Former President & CEO of Dell Inc.

Kevin Barney Rollins (born November 15, 1952) is an American businessman and philanthropist. The former president and CEO of Dell Inc., in 2006 Rollins was named by London's CBR as the 9th Most Influential person in the Enterprise IT sector.

== Biography ==
Rollins was born and raised in Utah and met his wife, Debra, while attending Brigham Young University (BYU). While at BYU, Rollins earned a bachelor's degree in humanities and civil engineering in 1983 and an MBA a year later. Before joining Dell in April 1996, Rollins was vice president and partner of Bain & Company where he specialized in strategies and management for high technology and consumer product clients. He helped develop strategies that propelled Dell into a commanding position in the direct selling of computer systems in the United States.

Rollins became the chairman of the American Enterprise Institute's Board of Trustees on January 1, 2009.

==Dell Computer==
Rollins worked at Dell for over a decade in various positions, including Senior VP of Corporate Strategy (1996), president of Dell Americas (1996–2001) overseeing operations in the United States, Canada, Mexico, and Latin America, COO (2001–2004), president (2001–2007), and CEO (2004–2007). During the last four quarters of his leadership, the company employed approximately 50,000 workers worldwide and reported revenues of $45.4 billion.

While at Dell, Rollins oversaw company plans to spend more on staff training and customer services, and sales increased $14.2 billion—up 6% year on year with a net income of $762 million. He also announced that Dell would add support for AMD chips. The company has only used Intel microprocessors previously. In 2006, Forbes magazine listed Rollins as the 18th highest compensated CEO in the world at $39.31 million for achieving a 9% decline in stock performance during his tenure with a stock performance that was 81 percent that of the S&P 500.
He also oversaw one of the largest layoffs that Dell had until then (2006–2007) of 8000 people worldwide. There was resentment at his below-par decisions and execution, which could have contributed to his removal from Dell. Rollins was fired from Dell in January, 2007.

Upon leaving Dell in 2007, Rollins was paid $48.5 million in cash related to expired stock options. On July 22, 2010 Rollins was among current and former Dell executives charged by the SEC in a fraudulent accounting case. The case was settled with Rollins reportedly paying $4 million.

==Philanthropic efforts==
Rollins is a member of the BYU's President's Leadership Council and the Marriott School National Advisory Council, where he founded and continues to fund the Rollins Center for Entrepreneurship and Technology. He also serves at the request of the president of the United States on the Advisory Committee for Trade Policy and Negotiation and is a member of the Computer Systems Policy Project and the U.S. Business Council. Rollins is also active in the American Enterprise Institute and the Juvenile Diabetes Research Foundation.
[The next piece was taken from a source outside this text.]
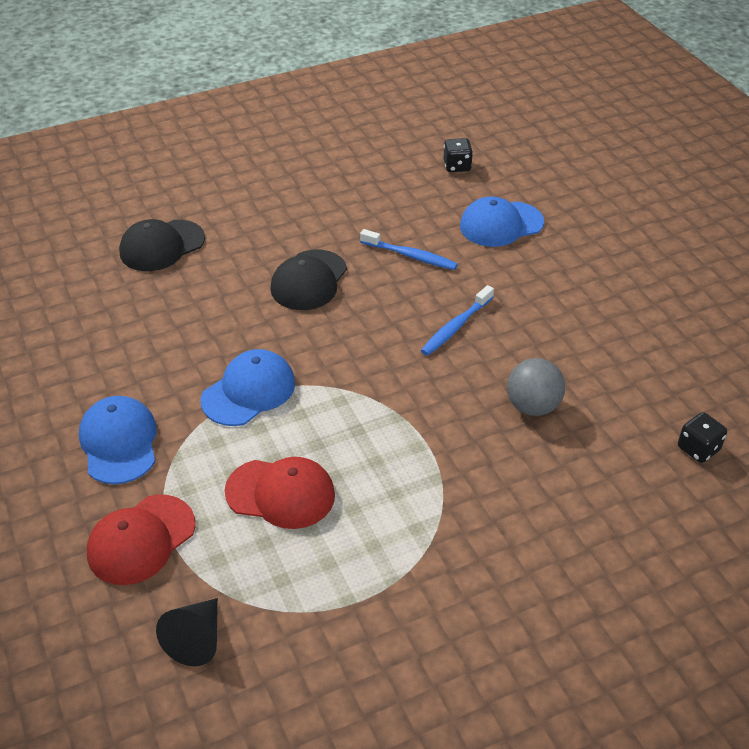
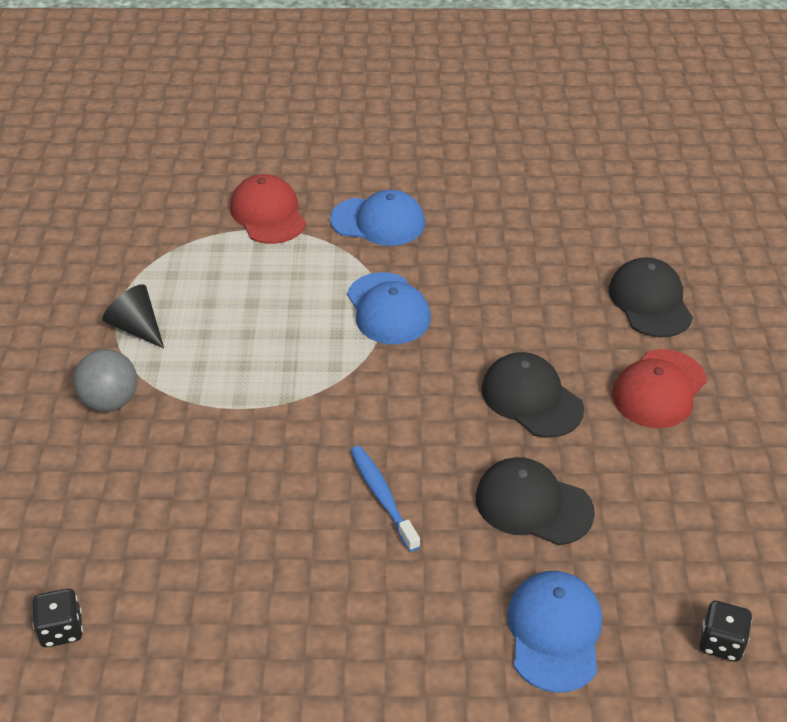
camera: 115 degrees right, 0 degrees up
(196, 639) = (159, 222): black cone -> black cone (137, 328)
(281, 493) = (254, 296): red cap -> red cap (659, 389)
(410, 255) = (533, 504): blue toothbrush -> black cap
(532, 406) = (224, 511): grey ball -> grey ball (110, 401)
His philanthropy has also extended to financially support various political campaigns, including most recently Mitt Romney's bid for the Republican nomination for the U.S. Presidency.

== Appointments and awards ==
- Utah Information Technology Hall of Fame (Inducted in 2004)
- BYU President's Leadership Council Executive Committee Member
- BYU eBusiness Center Advisory Board Executive Committee Member
- BYU Marriott School National Advisory Council, Public Relations Committee Member
- Austin Symphony Orchestra Board of Directors (Member At-large)
- KRLU Public Television Board of Directors
- U.S. Presidential Advisory Committee for Trade Policy and Negotiation Member
- 2006 BYU Marriott School of Management Convocation speaker

==Personal life==
Rollins and his wife have four children and nine grandchildren.